◆ **RECORDS FOR THIS EXERCISE**:

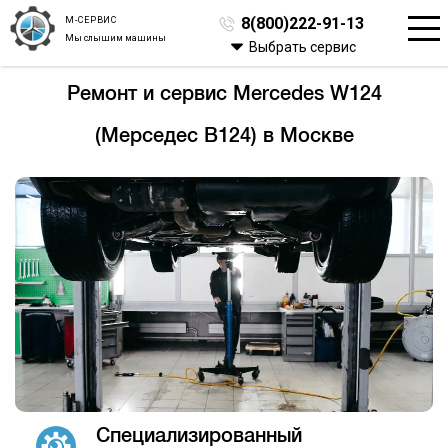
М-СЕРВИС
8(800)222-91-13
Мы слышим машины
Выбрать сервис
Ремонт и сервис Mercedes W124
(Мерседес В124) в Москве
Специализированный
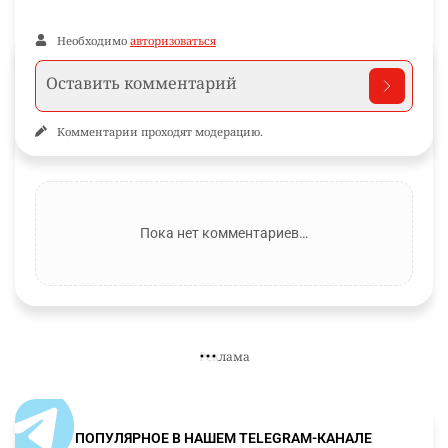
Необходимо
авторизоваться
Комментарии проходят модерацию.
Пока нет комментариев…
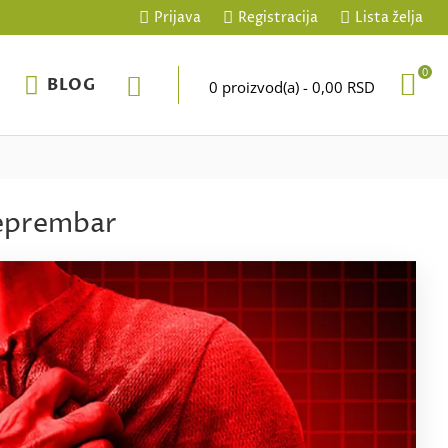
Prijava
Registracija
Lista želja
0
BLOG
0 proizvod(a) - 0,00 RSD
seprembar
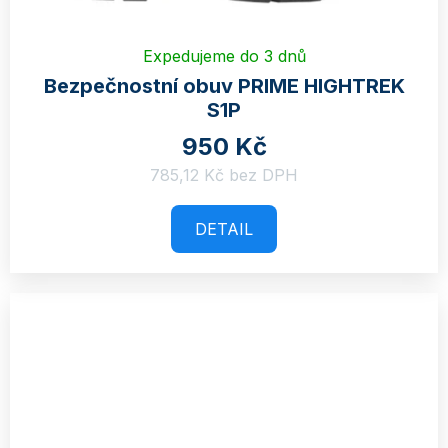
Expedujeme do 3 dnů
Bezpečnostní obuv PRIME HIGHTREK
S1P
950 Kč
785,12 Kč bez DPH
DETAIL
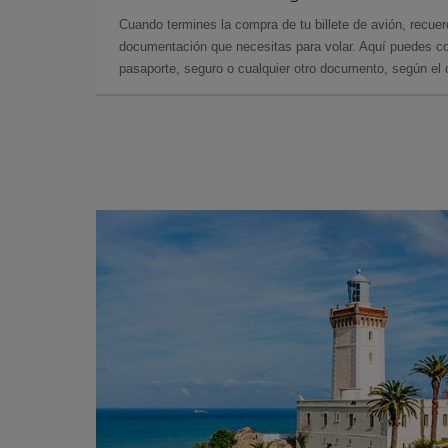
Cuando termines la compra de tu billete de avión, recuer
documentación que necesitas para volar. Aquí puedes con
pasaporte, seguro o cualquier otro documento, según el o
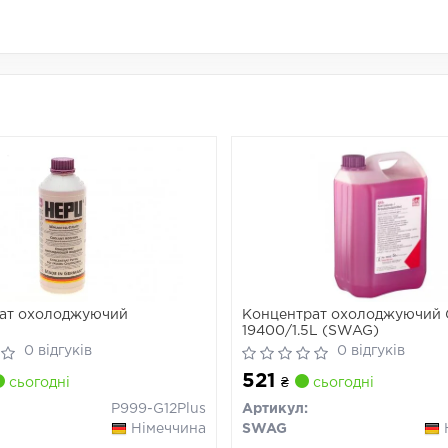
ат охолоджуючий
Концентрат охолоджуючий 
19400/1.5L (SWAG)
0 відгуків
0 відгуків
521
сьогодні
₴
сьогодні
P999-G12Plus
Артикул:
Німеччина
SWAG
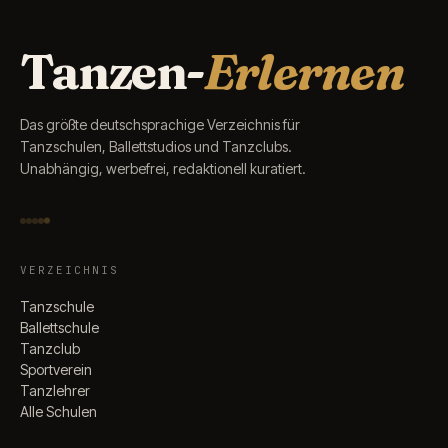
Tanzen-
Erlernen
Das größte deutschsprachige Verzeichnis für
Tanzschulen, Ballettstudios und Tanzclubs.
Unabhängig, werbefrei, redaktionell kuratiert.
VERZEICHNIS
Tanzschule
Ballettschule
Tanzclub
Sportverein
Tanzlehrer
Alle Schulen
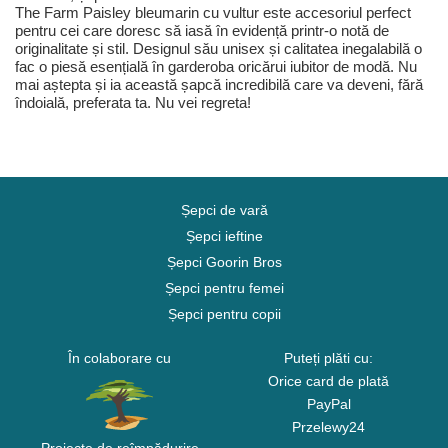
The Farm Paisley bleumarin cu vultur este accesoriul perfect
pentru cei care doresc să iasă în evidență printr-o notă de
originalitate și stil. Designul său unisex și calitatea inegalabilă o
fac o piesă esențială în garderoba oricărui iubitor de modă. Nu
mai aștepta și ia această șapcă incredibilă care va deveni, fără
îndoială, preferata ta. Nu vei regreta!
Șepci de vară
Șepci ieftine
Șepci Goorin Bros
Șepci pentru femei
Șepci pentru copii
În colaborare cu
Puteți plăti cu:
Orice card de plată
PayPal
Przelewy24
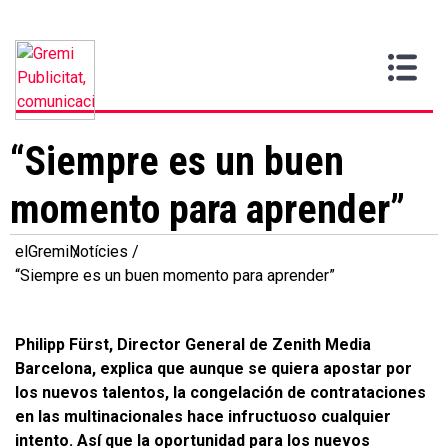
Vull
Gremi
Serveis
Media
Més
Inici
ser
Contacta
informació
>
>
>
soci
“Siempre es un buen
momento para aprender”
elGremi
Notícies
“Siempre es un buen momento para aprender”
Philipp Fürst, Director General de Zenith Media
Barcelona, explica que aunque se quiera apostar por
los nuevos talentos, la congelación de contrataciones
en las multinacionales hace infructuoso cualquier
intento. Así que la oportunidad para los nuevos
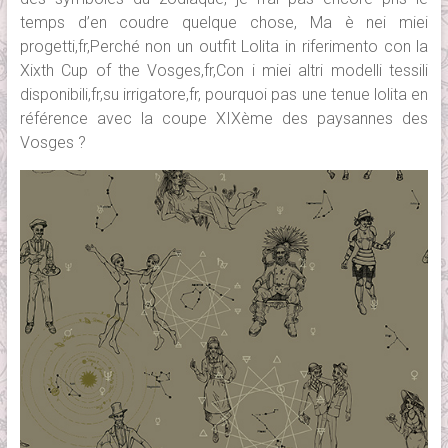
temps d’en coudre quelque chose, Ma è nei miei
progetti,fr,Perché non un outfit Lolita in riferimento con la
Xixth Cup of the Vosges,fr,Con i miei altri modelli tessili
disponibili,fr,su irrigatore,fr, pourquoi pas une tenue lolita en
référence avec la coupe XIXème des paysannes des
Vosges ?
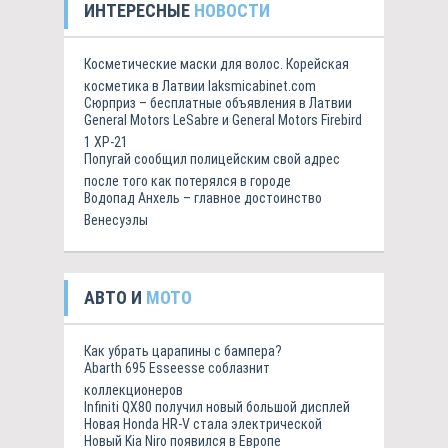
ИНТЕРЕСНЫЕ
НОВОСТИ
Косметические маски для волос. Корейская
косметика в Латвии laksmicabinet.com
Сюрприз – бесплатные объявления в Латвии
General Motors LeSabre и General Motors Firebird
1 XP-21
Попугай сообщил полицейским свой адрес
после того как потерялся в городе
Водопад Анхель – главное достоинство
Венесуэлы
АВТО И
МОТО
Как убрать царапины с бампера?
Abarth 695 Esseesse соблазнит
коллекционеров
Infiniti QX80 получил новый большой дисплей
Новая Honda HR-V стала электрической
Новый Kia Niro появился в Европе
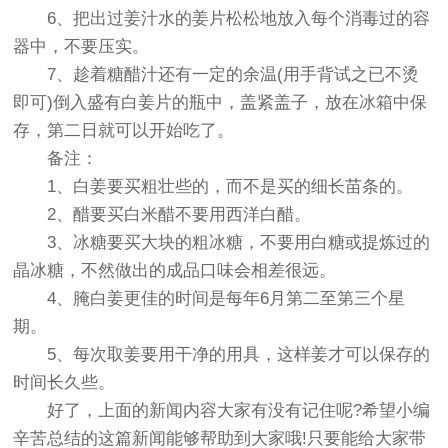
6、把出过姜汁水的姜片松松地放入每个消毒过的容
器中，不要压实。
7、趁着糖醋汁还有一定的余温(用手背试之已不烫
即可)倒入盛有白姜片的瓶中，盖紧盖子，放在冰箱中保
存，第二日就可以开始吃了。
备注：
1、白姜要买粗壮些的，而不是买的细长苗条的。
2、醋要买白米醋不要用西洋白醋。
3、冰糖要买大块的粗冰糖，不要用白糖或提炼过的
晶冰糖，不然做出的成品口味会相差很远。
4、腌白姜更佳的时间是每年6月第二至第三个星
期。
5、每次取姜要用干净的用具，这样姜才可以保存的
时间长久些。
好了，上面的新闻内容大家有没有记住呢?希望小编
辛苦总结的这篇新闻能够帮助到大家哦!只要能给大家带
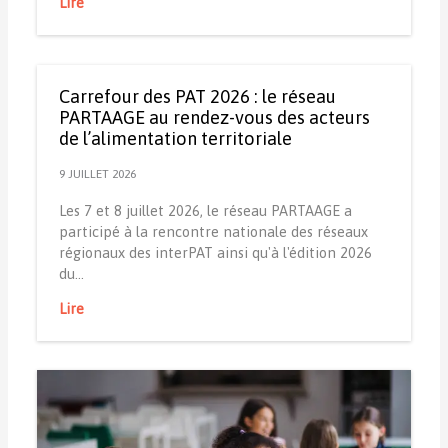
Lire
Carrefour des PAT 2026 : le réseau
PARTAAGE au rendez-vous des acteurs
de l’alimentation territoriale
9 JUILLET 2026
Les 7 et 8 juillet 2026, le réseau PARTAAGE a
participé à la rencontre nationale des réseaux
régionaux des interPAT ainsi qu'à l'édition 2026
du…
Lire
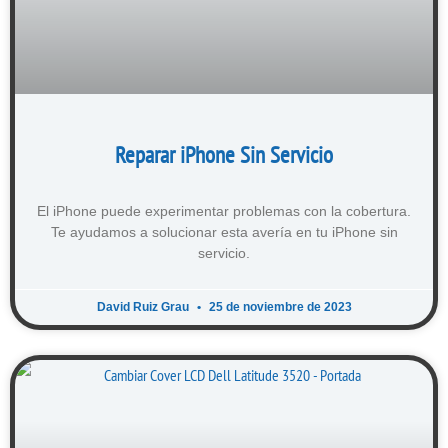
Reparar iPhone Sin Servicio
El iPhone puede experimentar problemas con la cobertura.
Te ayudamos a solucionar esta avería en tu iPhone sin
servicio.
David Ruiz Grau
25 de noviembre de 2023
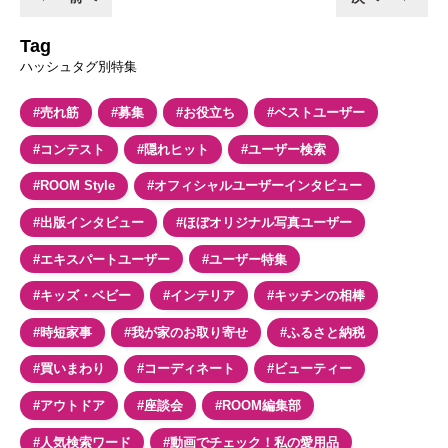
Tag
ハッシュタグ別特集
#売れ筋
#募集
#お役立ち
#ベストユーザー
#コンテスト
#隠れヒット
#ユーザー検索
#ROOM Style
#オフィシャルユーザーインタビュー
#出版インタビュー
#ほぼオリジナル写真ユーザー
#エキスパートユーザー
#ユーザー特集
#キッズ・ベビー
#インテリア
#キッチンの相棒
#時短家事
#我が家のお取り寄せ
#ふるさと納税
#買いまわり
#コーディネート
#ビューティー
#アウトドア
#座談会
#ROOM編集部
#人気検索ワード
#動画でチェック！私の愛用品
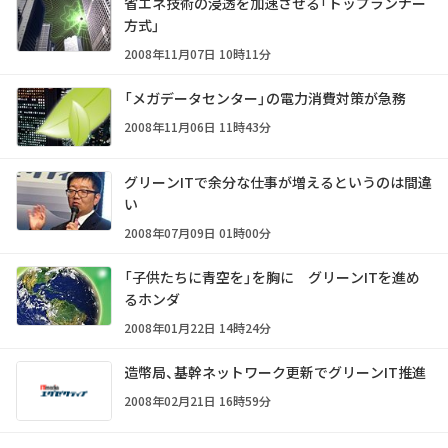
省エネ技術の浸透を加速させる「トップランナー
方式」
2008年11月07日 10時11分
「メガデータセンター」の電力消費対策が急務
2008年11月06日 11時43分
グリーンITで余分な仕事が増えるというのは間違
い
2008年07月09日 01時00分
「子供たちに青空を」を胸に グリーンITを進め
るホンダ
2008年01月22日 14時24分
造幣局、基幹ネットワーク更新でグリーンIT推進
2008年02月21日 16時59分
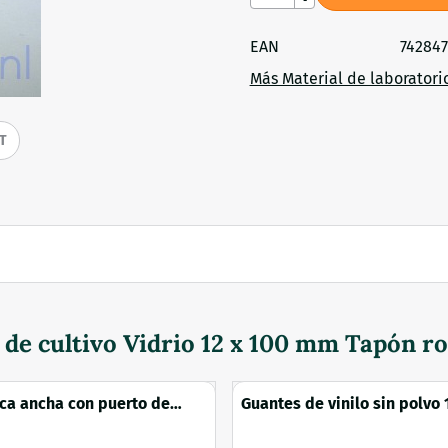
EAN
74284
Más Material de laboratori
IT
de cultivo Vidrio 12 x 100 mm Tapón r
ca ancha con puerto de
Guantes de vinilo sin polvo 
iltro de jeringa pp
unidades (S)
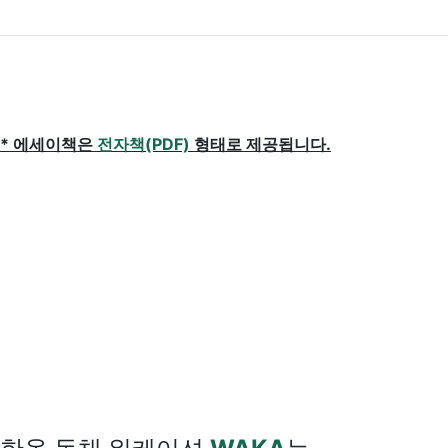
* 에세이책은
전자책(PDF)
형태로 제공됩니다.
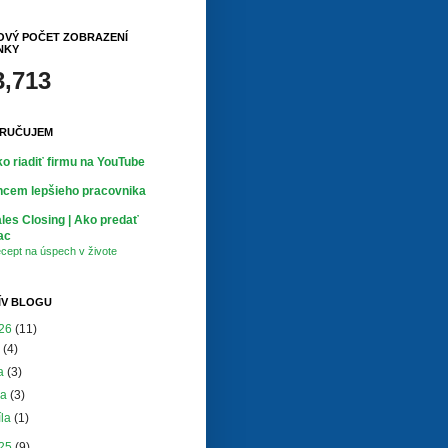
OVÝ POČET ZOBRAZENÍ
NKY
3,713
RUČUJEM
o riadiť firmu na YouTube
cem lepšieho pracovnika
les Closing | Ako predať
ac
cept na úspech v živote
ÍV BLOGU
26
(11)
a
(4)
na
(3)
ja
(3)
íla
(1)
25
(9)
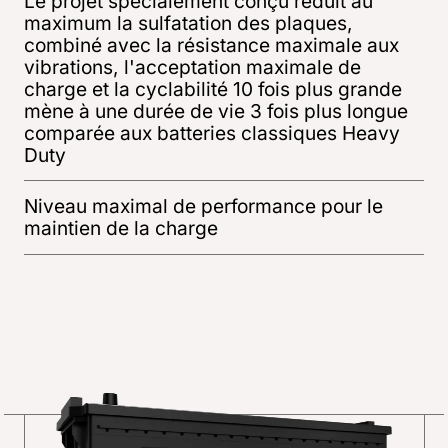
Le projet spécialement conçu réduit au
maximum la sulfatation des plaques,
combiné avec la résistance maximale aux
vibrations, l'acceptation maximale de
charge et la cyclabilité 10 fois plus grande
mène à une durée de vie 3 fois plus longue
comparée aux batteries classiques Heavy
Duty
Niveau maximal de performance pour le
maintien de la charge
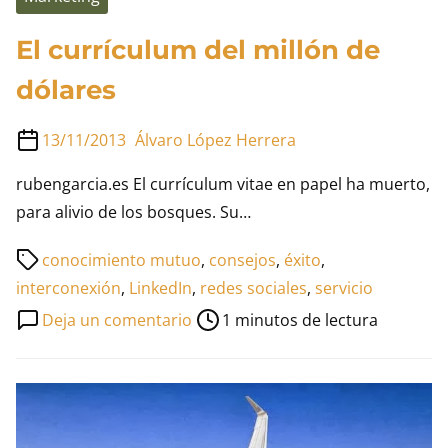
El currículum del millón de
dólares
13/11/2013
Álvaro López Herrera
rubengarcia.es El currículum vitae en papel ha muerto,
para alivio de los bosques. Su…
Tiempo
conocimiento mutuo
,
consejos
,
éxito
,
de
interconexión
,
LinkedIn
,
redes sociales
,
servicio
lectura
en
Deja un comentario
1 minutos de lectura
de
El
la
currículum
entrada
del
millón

◆ **WORK REQUIRED**:
Please rewrite the text of all the records above, replacing "Przelewy24" with "BLIK" and changing nothing else. Leave the pictures out.

◆ **WRITTEN ANSWER**:
М-СЕРВИС
8(800)222-91-13
Мы слышим машины
Выбрать сервис
Ремонт и сервис Mercedes W124
(Мерседес В124) в Москве
Специализированный
Необходимо
авторизоваться
Комментарии проходят модерацию.
Пока нет комментариев…
Prijava
Registracija
Lista želja
0
BLOG
0 proizvod(a) - 0,00 RSD
seprembar
Expedujeme do 3 dnů
Bezpečnostní obuv PRIME HIGHTREK
S1P
950 Kč
785,12 Kč bez DPH
DETAIL
Cuando termines la compra de tu billete de avión, recuer
documentación que necesitas para volar. Aquí puedes con
pasaporte, seguro o cualquier otro documento, según el o
ат охолоджуючий
Концентрат охолоджуючий 
19400/1.5L (SWAG)
0 відгуків
0 відгуків
521
сьогодні
₴
сьогодні
P999-G12Plus
Артикул:
Німеччина
SWAG
Tanzen-
Erlernen
Das größte deutschsprachige Verzeichnis für
Tanzschulen, Ballettstudios und Tanzclubs.
Unabhängig, werbefrei, redaktionell kuratiert.
VERZEICHNIS
Tanzschule
Ballettschule
Tanzclub
Sportverein
Tanzlehrer
Alle Schulen
The Farm Paisley bleumarin cu vultur este accesoriul perfect
pentru cei care doresc să iasă în evidență printr-o notă de
originalitate și stil. Designul său unisex și calitatea inegalabilă o
fac o piesă esențială în garderoba oricărui iubitor de modă. Nu
mai aștepta și ia această șapcă incredibilă care va deveni, fără
îndoială, preferata ta. Nu vei regreta!
Șepci de vară
Șepci ieftine
Șepci Goorin Bros
Șepci pentru femei
Șepci pentru copii
În colaborare cu
Puteți plăti cu:
Orice card de plată
PayPal
BLIK
Vull
Gremi
Serveis
Media
Més
Inici
ser
Contacta
informació
>
>
>
soci
“Siempre es un buen
momento para aprender”
elGremi
Notícies
“Siempre es un buen momento para aprender”
Philipp Fürst, Director General de Zenith Media
Barcelona, explica que aunque se quiera apostar por
los nuevos talentos, la congelación de contrataciones
en las multinacionales hace infructuoso cualquier
intento. Así que la oportunidad para los nuevos
temps d’en coudre quelque chose, Ma è nei miei
progetti,fr,Perché non un outfit Lolita in riferimento con la
Xixth Cup of the Vosges,fr,Con i miei altri modelli tessili
disponibili,fr,su irrigatore,fr, pourquoi pas une tenue lolita en
référence avec la coupe XIXème des paysannes des
Vosges ?
ИНТЕРЕСНЫЕ
НОВОСТИ
Косметические маски для волос. Корейская
косметика в Латвии laksmicabinet.com
Сюрприз – бесплатные объявления в Латвии
General Motors LeSabre и General Motors Firebird
1 XP-21
Попугай сообщил полицейским свой адрес
после того как потерялся в городе
Водопад Анхель – главное достоинство
Венесуэлы
АВТО И
МОТО
Как убрать царапины с бампера?
Abarth 695 Esseesse соблазнит
коллекционеров
Infiniti QX80 получил новый большой дисплей
Новая Honda HR-V стала электрической
Новый Kia Niro появился в Европе
6、把出过姜汁水的姜片松松地放入每个消毒过的容
器中，不要压实。
7、趁着糖醋汁还有一定的余温(用手背试之已不烫
即可)倒入盛有白姜片的瓶中，盖紧盖子，放在冰箱中保
存，第二日就可以开始吃了。
备注：
1、白姜要买粗壮些的，而不是买的细长苗条的。
2、醋要买白米醋不要用西洋白醋。
3、冰糖要买大块的粗冰糖，不要用白糖或提炼过的
晶冰糖，不然做出的成品口味会相差很远。
4、腌白姜更佳的时间是每年6月第二至第三个星
期。
5、每次取姜要用干净的用具，这样姜才可以保存的
时间长久些。
好了，上面的新闻内容大家有没有记住呢?希望小编
辛苦总结的这篇新闻能够帮助到大家哦!只要能给大家带
Lire
Carrefour des PAT 2026 : le réseau
PARTAAGE au rendez-vous des acteurs
de l’alimentation territoriale
9 JUILLET 2026
Les 7 et 8 juillet 2026, le réseau PARTAAGE a
participé à la rencontre nationale des réseaux
régionaux des interPAT ainsi qu'à l'édition 2026
du…
Lire
Reparar iPhone Sin Servicio
El iPhone puede experimentar problemas con la cobertura.
Te ayudamos a solucionar esta avería en tu iPhone sin
servicio.
David Ruiz Grau
25 de noviembre de 2023
Tag
ハッシュタグ別特集
#売れ筋
#募集
#お役立ち
#ベストユーザー
#コンテスト
#隠れヒット
#ユーザー検索
#ROOM Style
#オフィシャルユーザーインタビュー
#出版インタビュー
#ほぼオリジナル写真ユーザー
#エキスパートユーザー
#ユーザー特集
#キッズ・ベビー
#インテリア
#キッチンの相棒
#時短家事
#我が家のお取り寄せ
#ふるさと納税
#買いまわり
#コーディネート
#ビューティー
#アウトドア
#座談会
#ROOM編集部
#人気検索ワード
#動画でチェック！私の愛用品
省エネ技術の浸透を加速させる「トップランナー
方式」
2008年11月07日 10時11分
「メガデータセンター」の電力消費対策が急務
2008年11月06日 11時43分
グリーンITで余分な仕事が増えるというのは間違
い
2008年07月09日 01時00分
「子供たちに青空を」を胸に グリーンITを進め
るホンダ
2008年01月22日 14時24分
造幣局、基幹ネットワーク更新でグリーンIT推進
2008年02月21日 16時59分
EAN
74284
Más Material de laboratori
IT
de cultivo Vidrio 12 x 100 mm Tapón r
ca ancha con puerto de
Guantes de vinilo sin polvo 
iltro de jeringa pp
unidades (S)
* 에세이책은
전자책(PDF)
형태로 제공됩니다.
OVÝ POČET ZOBRAZENÍ
NKY
3,713
RUČUJEM
o riadiť firmu na YouTube
cem lepšieho pracovnika
les Closing | Ako predať
ac
cept na úspech v živote
ÍV BLOGU
26
(11)
a
(4)
na
(3)
ja
(3)
íla
(1)
25
(9)
Le projet spécialement conçu réduit au
maximum la sulfatation des plaques,
combiné avec la résistance maximale aux
vibrations, l'acceptation maximale de
charge et la cyclabilité 10 fois plus grande
mène à une durée de vie 3 fois plus longue
comparée aux batteries classiques Heavy
Duty
Niveau maximal de performance pour le
maintien de la charge
El currículum del millón de
dólares
13/11/2013
Álvaro López Herrera
rubengarcia.es El currículum vitae en papel ha muerto,
para alivio de los bosques. Su…
Tiempo
conocimiento mutuo
,
consejos
,
éxito
,
de
interconexión
,
LinkedIn
,
redes sociales
,
servicio
lectura
en
Deja un comentario
1 minutos de lectura
de
El
la
currículum
entrada
del
millón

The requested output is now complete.